What I am trying to achieve
We have a REST API built with Spring Boot, JPA and Hibernate. The clients using the API has an unreliable access to network. To avoid having too many errors for the end user, we made the client retry unsuccessful requests (eg. after a timeout occurs).
As we cannot be sure that the request has not already been processed by the server when sending it again, we need to make the POST requests idempotent. That is, sending twice the same POST request must not create the same resource twice.
What I have done so far
To achieve this, here is what I did:
- The client is sending a UUID along with the request, in a custom HTTP header.
- When the client resends the same request, the same UUID is sent.
- The first time the server processes the request, the response for the request is stored in a database, along with the UUID.
- The second time the same request is received, the result is retrieved from the database and the response is made without processing the request again.
So far so good.
The issue
I have multiple instances of the server working on the same database, and requests are load balanced. As a result, any instance can process the requests.
With my current implementation, the following scenario can occur:
- The request is processed by instance 1 and takes a long time
- Because it takes too long, the client aborts the connection and resends the same request
- The 2nd request is processed by instance 2
- The 1st request processing finishes, and the result is saved in database by instance 1
- The 2nd request processing finishes. When instance 2 tries to store the result in the database, the result already exists in database.
In this scenario, the request has been processed twice, which is what I want to avoid.
I thought of two possible solutions:
- Rollback the request 2 when a result for the same request has already been stored, and sending the saved response to the client.
- Prevent the request 2 to be processed by saving the request id in the database as soon as instance 1 starts processing it. This solution wouldn't work as the connection between the client and instance 1 is closed by the timeout, making it impossible for the client to actually receive the response processed by instance 1.

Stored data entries
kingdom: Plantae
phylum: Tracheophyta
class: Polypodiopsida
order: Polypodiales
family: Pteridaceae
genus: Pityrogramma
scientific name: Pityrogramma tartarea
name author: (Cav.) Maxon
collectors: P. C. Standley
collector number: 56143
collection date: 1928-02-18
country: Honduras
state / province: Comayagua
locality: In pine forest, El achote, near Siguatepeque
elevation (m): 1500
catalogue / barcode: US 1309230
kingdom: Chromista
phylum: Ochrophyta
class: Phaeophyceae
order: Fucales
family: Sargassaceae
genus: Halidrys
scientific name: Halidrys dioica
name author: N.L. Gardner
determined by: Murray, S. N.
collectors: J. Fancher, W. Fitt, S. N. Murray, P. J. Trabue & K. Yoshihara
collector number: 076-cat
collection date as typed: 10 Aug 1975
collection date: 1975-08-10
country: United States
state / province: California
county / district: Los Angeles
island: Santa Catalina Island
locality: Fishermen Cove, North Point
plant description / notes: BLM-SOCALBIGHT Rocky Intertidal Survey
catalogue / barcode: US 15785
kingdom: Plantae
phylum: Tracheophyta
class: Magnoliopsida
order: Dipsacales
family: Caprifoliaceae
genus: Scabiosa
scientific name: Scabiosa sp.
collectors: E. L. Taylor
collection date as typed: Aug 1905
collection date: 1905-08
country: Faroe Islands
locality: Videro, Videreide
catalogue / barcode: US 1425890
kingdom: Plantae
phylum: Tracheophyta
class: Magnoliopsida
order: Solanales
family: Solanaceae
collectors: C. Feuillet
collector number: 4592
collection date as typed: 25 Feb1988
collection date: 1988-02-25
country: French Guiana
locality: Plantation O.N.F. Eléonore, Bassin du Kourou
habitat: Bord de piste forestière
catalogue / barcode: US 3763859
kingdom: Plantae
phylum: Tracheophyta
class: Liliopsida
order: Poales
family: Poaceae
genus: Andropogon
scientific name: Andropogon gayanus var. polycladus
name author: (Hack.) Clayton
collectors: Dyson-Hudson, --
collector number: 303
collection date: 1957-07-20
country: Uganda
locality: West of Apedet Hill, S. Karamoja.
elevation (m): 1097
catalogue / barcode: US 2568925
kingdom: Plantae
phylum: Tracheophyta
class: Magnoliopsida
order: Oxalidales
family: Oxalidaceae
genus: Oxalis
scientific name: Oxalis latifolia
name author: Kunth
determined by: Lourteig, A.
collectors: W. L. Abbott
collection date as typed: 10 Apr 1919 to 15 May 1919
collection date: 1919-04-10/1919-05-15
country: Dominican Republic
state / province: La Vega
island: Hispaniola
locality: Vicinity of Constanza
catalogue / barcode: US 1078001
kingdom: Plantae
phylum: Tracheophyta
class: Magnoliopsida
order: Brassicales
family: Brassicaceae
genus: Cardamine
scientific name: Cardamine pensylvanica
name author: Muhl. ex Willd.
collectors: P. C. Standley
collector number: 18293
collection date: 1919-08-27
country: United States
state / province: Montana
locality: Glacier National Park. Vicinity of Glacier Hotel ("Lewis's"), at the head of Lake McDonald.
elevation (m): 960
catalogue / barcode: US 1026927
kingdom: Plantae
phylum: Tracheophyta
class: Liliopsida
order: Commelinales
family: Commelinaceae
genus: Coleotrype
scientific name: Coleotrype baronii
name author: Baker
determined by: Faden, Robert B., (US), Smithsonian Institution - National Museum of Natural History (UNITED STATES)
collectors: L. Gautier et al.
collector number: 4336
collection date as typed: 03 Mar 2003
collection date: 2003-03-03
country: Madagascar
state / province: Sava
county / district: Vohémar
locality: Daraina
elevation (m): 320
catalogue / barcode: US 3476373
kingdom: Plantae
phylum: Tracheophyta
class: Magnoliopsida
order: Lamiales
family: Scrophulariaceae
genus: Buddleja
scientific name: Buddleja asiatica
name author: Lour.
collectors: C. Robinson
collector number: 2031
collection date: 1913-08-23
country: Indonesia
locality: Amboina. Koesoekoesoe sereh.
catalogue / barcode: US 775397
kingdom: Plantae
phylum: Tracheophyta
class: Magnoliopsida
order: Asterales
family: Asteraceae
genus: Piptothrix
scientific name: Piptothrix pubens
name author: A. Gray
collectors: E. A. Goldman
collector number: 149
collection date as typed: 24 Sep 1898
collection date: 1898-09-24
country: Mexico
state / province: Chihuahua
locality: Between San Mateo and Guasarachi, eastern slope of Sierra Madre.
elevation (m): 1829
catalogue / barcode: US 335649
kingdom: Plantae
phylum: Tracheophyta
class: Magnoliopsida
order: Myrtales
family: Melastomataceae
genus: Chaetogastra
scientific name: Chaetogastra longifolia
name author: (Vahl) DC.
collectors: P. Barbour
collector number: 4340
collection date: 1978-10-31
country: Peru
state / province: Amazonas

▶ _To do_:
a) Answer these questions using the idempotent POST text:
(i) How does the client attach its UUID to a request?
(ii) What does the server save in the database together with the UUID the first time it processes a request?
(iii) Why would saving the request id as soon as instance 1 starts processing fail to solve the problem?
b) Resume the idempotent POST text after its last sentence, keeping the same first-person technical voice.
This listing was drawn from a separate source.

▶ _Answer list_:
a)
(i) It sends the UUID in a custom HTTP header.
(ii) The response for the request.
(iii) The timeout closes the connection between the client and instance 1, so the client can never actually receive the response that instance 1 processes.

b)
Attempt on solution 1
I'm using a Filter
to retrieve and store a response. My filter looks roughly like this:
@Component
public class IdempotentRequestFilter implements Filter {
@Override
public void doFilter(ServletRequest servletRequest, ServletResponse servletResponse, FilterChain filterChain) throws IOException, ServletException {
String requestId = getRequestId(request);
if(requestId != null) {
ResponseCache existingResponse = getExistingResponse(requestId);
if(existingResponse != null) {
serveExistingResponse(response, existingResponse);
}
else {
filterChain.doFilter(request, response);
try {
saveResponse(requestId, response);
serve(response);
}
catch (DataIntegrityViolationException e) {
// Here perform rollback somehow
existingResponse = getExistingResponse(requestId);
serveExistingResponse(response, existingResponse);
}
}
}
else {
filterChain.doFilter(request, response);
}
}
...
My requests are then processed like this:
@Controller
public class UserController {
@Autowired
UserManager userManager;
@RequestMapping(value = "/user", method = RequestMethod.POST)
@ResponseBody
public User createUser(@RequestBody User newUser) {
return userManager.create(newUser);
}
}
@Component
@Lazy
public class UserManager {
@Transactional("transactionManager")
public User create(User user) {
userRepository.save(user);
return user;
}
}
Questions
- Can you think of any other solution to avoid the issue?
- Is there any other solution to make POST requests idempotent (entirely different perhaps)?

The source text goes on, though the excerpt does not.